Visualizing XLM-RoBERTa Finetune Dedupe

This heatmap shows deduplication across a family of fine-tuned models based on XLM-RoBERTa large, a multilingual transformer introduced in 2019 and trained on 100 languages. Each row represents a model repository (which often contains multiple formats; e.g., Safetensor, Keras, PyTorch) derived from the original research. Repository data is chunked into blocks of up to 64MB in Xet's storage layer, and this heatmap visualizes those blocks across models.

The base model is xlm-roberta-large, while the others are fine-tuned for specific languages on the CoNLL NER datasets (Dutch, Spanish, English, German). Darker blue regions highlight content shared across models—the more overlap, the more efficient storage and transfer becomes. This level of deduplication leads to faster uploads, quicker iterations, and less friction when scaling experimentation.

XLM-RoBERTa large currently has 396 fine-tunes on the Hub.
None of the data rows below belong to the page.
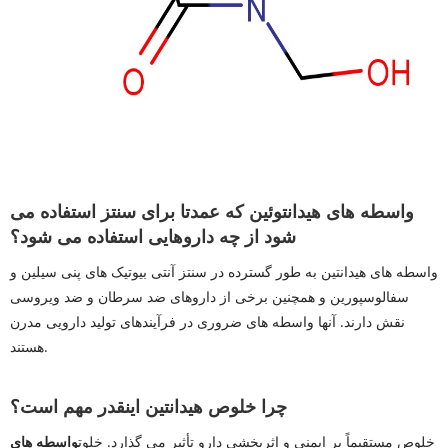
واسطه های هیدانتوئین که عمدتا برای سنتز استفاده می
شود از چه داروهایی استفاده می شود؟
واسطه های هیدانتین به طور گسترده در سنتز آنتی بیوتیک های پنی سیلین و
سفالوسپورین و همچنین برخی از داروهای ضد سرطان و ضد ویروسی
نقش دارند. آنها واسطه های ضروری در فرآیندهای تولید دارویی مدرن
هستند.
چرا خلوص هیدانتین اینقدر مهم است؟
خلوص مستقیماً بر ایمنی و اثربخشی دارو تأثیر می گذارد. خلوت
واسطه های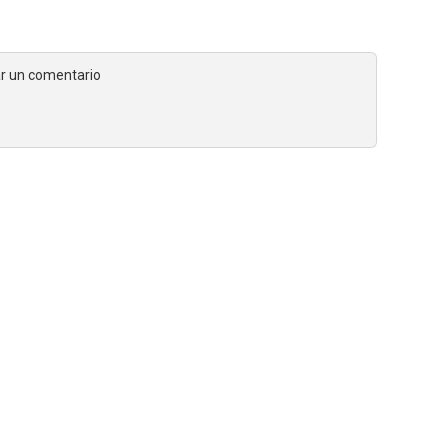
jar un comentario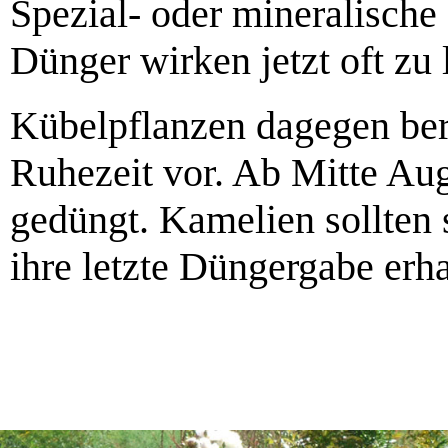
Spezial- oder mineralische
Dünger wirken jetzt oft zu
Kübelpflanzen dagegen bere
Ruhezeit vor. Ab Mitte Aug
gedüngt. Kamelien sollten
ihre letzte Düngergabe erha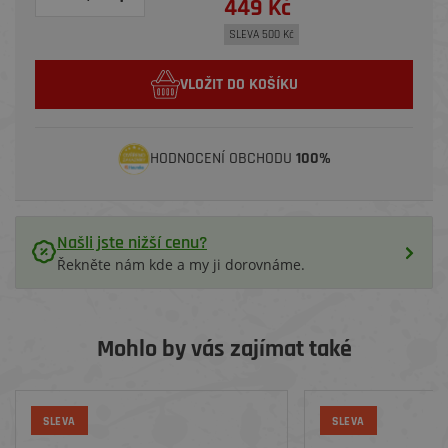
449 Kč
SLEVA 500 Kč
VLOŽIT DO KOŠÍKU
HODNOCENÍ OBCHODU
100%
Našli jste nižší cenu?
Řekněte nám kde a my ji dorovnáme.
Mohlo by vás zajímat také
SLEVA
SLEVA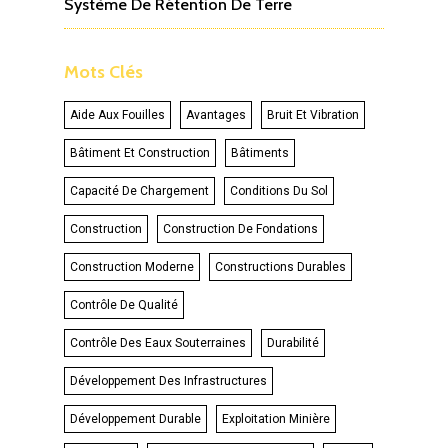
Système De Rétention De Terre
Mots Clés
Aide Aux Fouilles
Avantages
Bruit Et Vibration
Bâtiment Et Construction
Bâtiments
Capacité De Chargement
Conditions Du Sol
Construction
Construction De Fondations
Construction Moderne
Constructions Durables
Contrôle De Qualité
Contrôle Des Eaux Souterraines
Durabilité
Développement Des Infrastructures
Développement Durable
Exploitation Minière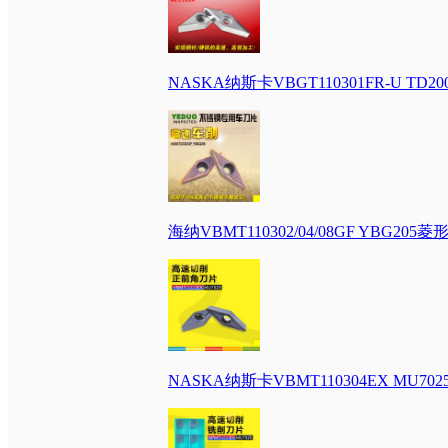
NASKA纳斯卡VBGT110301FR-U 
海纳VBMT110302/04/08GF YBG
NASKA纳斯卡VBMT110304EX M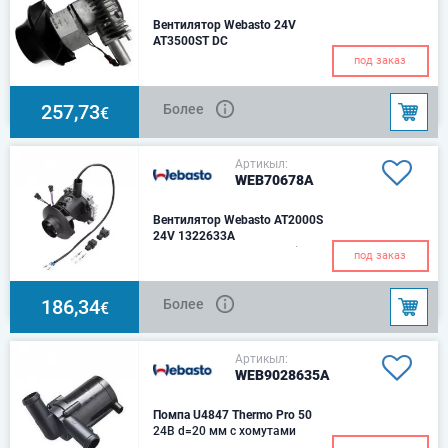
Вентилятор Webasto 24V
AT3500ST DC
под заказ
257,73
Более
€
Артикыл:
WEB70678A
Вентилятор Webasto AT2000S
24V 1322633A
Вентилятор отопителя Air Top
под заказ
2000 2,0 kW
186,34
Более
€
Артикыл:
WEB9028635A
Помпа U4847 Thermo Pro 50
24В d=20 мм с хомутами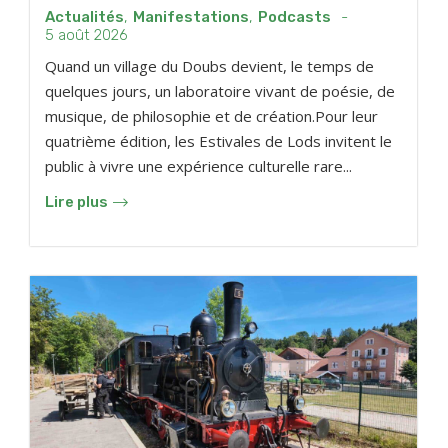
Actualités
,
Manifestations
,
Podcasts
-
5 août 2026
Quand un village du Doubs devient, le temps de
quelques jours, un laboratoire vivant de poésie, de
musique, de philosophie et de création.Pour leur
quatrième édition, les Estivales de Lods invitent le
public à vivre une expérience culturelle rare...
Lire plus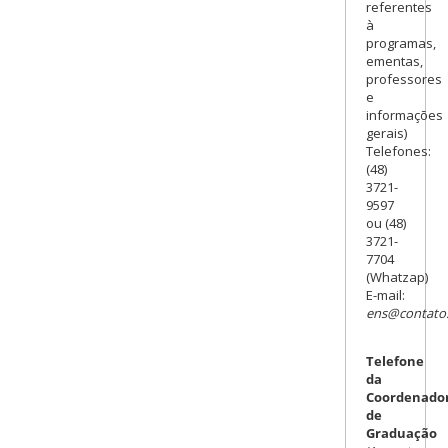
referentes
à
programas,
ementas,
professores
e
informações
gerais)
Telefones:
(48)
3721-
9597
ou (48)
3721-
7704
(Whatzap)
E-mail:
ens@contato.
Telefone
da
Coordenado
de
Graduação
The fine-tunes from the original CoNLL research deduplicate at ~17%, representing a substantial time savings for builders repeatedly pushing new checkpoints and variants.

To explore the visualization:

Hover over a block in a repository to highlight it and see where else it appears in other repos.
Click any block to see all other repositories that share blocks with that repo.
Double-click anywhere on any repo to reset and continue exploring.